- Tasks to carry out
- a) Do these statements agree with the road-trip account? For each, answer yes or no and quote the words of the account that decide it. (i) The cashier let Lana ring the bell only if the ring was gentle. (ii) At Massey, the horse-and-rider sculpture and the moose were both found. (iii) At the Serpent River trading post, Lana won a discount by playing Plinko.
- b) Can you rewrite the passage of the road-trip account that begins at the words "This time around, as" and stops after "follow the sound.)", changing "cashier" to "clerk"?
- c) Could you carry the road-trip account forward from its last sentence?

- Extracted text
- Opening Delimiter -
This time around, as we walked into the building, Lana, of course, noticed a relatively good-sized bell on display. Surprisingly, he was able to resist his usual temptation to ring a bell and he continued on into the shop. However, as we paid for our purchases, he asked the cashier if he could ring the bell on the way out. The cashier politely obliged on the condition that it was a gentle ring. True to his promise and with a huge smile on his face, Lana happily gave the bell a firm but gentle ring. (If you remember from previous articles, Lana has a bit of an obsession with ringing bells.)
[Lana] I haven’t the foggiest inkling of what you are talking about. (Side note… a good way to help someone find their bearings in the fog is by ringing a bell for them so they can follow the sound.)
[John] Yes, the thick fog inside the shop certainly made it necessary to assist those trying to find their way to the exit. You provided a desperately needed service that day.
[Lana] They are more than welcome to send their thanks to email@example.com in care of Lana Carbon.
[John] Be careful, the appreciation may be overwhelming.
[Lana} I am prepared to be whelmed.
[John] Oh boy.
So, we left Espanola and continued along the road to Massey for our next roadside attractions. Here, we were looking for sculptures of a couple of life-sized horses, a motorcycle, a mermaid, a horse and rider, and a moose. We found the two horses, the motorcycle, and the mermaid. The horse was missing its rider and the moose was nowhere that we could find. Traffic on the main road made it difficult to get the pictures we really wanted, but we were still able to document our finds.
Moving on from Massey, we headed to Serpent River to visit one of our favourite trading posts and to find a sculpture of dueling deer. The trading post did not disappoint and Lana even got to play a game of Plinko to win us a discount on our purchases.
- Closing Delimiter -
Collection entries
- Opening Delimiter -
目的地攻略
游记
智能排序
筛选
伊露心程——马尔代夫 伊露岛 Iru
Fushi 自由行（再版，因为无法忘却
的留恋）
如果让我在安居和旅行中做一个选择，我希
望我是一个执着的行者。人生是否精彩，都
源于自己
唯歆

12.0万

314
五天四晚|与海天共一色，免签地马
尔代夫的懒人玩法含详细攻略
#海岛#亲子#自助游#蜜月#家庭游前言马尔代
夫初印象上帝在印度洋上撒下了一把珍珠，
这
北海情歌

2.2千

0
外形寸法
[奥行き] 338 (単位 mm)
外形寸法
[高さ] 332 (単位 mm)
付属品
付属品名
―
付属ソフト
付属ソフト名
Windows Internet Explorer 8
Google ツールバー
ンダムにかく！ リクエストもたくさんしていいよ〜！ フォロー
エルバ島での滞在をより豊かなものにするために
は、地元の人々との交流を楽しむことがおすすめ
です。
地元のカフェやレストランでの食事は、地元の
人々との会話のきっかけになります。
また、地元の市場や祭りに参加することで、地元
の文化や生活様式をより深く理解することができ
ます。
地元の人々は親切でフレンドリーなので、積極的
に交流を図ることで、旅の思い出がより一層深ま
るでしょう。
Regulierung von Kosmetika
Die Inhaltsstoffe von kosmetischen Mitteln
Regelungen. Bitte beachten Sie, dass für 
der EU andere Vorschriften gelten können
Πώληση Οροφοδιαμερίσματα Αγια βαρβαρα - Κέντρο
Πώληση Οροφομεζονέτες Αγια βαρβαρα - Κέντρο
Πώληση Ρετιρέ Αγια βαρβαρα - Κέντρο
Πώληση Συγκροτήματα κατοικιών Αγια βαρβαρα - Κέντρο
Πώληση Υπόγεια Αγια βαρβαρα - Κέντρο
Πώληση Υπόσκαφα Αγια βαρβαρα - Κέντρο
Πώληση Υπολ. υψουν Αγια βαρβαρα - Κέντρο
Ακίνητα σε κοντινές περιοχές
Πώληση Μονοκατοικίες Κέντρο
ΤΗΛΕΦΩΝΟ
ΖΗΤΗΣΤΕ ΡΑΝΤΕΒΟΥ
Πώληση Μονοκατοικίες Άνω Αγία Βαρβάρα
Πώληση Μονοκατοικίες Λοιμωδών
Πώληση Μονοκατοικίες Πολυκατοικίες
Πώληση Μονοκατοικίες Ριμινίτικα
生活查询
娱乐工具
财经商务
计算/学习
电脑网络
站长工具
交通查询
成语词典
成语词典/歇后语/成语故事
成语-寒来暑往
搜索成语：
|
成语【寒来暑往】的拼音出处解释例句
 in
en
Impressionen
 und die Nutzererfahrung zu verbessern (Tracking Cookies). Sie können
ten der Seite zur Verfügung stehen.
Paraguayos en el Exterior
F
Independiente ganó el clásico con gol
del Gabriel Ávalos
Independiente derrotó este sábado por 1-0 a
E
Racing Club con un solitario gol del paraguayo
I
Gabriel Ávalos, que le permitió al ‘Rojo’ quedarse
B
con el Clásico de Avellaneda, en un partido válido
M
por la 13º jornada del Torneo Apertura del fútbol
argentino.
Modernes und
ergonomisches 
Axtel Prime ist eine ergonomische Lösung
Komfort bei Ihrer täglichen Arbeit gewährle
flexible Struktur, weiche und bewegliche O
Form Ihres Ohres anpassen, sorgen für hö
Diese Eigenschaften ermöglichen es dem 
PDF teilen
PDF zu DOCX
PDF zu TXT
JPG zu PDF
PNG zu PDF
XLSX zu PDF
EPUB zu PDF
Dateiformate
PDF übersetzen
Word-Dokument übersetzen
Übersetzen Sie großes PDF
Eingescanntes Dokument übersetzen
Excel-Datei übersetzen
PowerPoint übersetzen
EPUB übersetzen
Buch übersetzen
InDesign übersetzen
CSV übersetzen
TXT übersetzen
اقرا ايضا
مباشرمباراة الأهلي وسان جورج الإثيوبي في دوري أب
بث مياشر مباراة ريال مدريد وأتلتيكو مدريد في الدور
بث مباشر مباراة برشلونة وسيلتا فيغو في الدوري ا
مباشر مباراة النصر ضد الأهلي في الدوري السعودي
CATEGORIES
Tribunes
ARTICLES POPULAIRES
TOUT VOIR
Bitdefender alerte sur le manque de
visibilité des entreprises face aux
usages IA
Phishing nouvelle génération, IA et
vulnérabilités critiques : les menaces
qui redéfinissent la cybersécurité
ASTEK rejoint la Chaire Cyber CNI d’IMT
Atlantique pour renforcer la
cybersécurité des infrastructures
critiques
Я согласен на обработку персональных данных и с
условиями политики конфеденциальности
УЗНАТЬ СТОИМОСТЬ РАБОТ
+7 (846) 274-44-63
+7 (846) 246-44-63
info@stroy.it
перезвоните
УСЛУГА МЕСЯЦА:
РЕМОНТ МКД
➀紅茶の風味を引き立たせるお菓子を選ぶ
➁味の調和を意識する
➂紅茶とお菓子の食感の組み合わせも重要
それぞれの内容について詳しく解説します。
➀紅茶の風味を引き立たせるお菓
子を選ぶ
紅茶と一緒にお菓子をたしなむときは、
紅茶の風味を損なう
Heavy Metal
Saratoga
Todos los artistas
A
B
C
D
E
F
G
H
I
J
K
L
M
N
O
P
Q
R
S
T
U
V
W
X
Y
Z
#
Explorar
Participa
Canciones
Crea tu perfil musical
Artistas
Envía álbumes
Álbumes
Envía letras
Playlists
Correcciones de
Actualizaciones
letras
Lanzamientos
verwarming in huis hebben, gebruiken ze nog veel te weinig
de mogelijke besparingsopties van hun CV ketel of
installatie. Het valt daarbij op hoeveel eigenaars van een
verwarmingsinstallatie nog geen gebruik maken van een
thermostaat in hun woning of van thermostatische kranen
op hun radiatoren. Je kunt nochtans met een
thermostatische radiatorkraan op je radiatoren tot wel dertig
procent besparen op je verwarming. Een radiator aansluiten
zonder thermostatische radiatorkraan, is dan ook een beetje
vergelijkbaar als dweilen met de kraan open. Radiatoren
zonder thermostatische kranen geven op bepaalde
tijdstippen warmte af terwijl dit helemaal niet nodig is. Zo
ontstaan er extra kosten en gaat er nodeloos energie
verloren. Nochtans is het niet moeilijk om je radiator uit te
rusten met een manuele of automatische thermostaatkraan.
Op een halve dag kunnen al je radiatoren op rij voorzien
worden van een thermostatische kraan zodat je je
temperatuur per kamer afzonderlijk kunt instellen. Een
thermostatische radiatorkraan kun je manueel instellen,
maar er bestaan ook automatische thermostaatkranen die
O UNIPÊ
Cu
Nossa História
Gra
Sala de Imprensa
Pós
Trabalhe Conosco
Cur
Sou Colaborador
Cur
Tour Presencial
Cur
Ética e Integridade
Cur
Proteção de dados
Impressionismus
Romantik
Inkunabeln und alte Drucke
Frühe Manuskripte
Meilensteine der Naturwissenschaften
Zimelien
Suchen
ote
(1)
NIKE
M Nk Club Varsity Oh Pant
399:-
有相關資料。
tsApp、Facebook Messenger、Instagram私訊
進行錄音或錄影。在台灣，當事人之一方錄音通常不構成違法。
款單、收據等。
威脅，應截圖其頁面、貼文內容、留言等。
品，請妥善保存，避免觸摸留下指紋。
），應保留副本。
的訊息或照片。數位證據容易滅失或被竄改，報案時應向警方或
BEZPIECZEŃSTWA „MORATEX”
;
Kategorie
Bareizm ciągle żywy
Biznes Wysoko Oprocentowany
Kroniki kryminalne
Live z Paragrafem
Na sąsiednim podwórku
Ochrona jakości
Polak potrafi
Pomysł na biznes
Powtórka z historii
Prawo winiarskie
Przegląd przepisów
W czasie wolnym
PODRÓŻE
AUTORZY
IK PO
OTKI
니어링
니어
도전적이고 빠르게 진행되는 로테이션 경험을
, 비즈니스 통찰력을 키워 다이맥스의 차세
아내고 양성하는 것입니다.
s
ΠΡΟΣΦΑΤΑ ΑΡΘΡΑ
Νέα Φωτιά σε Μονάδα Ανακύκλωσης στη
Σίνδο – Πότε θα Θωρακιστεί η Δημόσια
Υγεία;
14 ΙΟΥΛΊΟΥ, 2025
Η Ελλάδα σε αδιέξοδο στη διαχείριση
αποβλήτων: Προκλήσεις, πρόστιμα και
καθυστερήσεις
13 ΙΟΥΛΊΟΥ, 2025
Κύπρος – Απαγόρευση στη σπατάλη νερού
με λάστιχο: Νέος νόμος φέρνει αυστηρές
- Closing Delimiter -
- Outputs in order
- a)
(i) Yes: "The cashier politely obliged on the condition that it was a gentle ring."
(ii) No: "The horse was missing its rider and the moose was nowhere that we could find."
(iii) Yes: "Lana even got to play a game of Plinko to win us a discount on our purchases."

- b)
This time around, as we walked into the building, Lana, of course, noticed a relatively good-sized bell on display. Surprisingly, he was able to resist his usual temptation to ring a bell and he continued on into the shop. However, as we paid for our purchases, he asked the clerk if he could ring the bell on the way out. The clerk politely obliged on the condition that it was a gentle ring. True to his promise and with a huge smile on his face, Lana happily gave the bell a firm but gentle ring. (If you remember from previous articles, Lana has a bit of an obsession with ringing bells.)
[Lana] I haven’t the foggiest inkling of what you are talking about. (Side note… a good way to help someone find their bearings in the fog is by ringing a bell for them so they can follow the sound.)

- c)
[Lana] Big money… no whammies… 50% off BABY!!! That was the big prize and I nailed it. Looks like John will be sending me one of those thank-you emails.
[John] Gosh golly, you just make me so darn proud.
The only other thing that would have made this stop better was if the art gallery had been open. The gallery here holds some beautiful artwork by incredibly talented artists. In retrospect, perhaps it’s a good thing the gallery was closed because it quite likely saved us money and space in the car.
As we walked back outside, we looked around for the dueling deer as we really thought the sculpture was located here. Unfortunately, we were unable to find it and not having the time to really explore the whole of Serpent River, we decided to move on.
[Lana] We were having great luck with the trading posts so far but nowhere near the same luck with our attraction hunt. It was still early in our trip though, so we were still both fairly optimistic things would soon turn around in our favour.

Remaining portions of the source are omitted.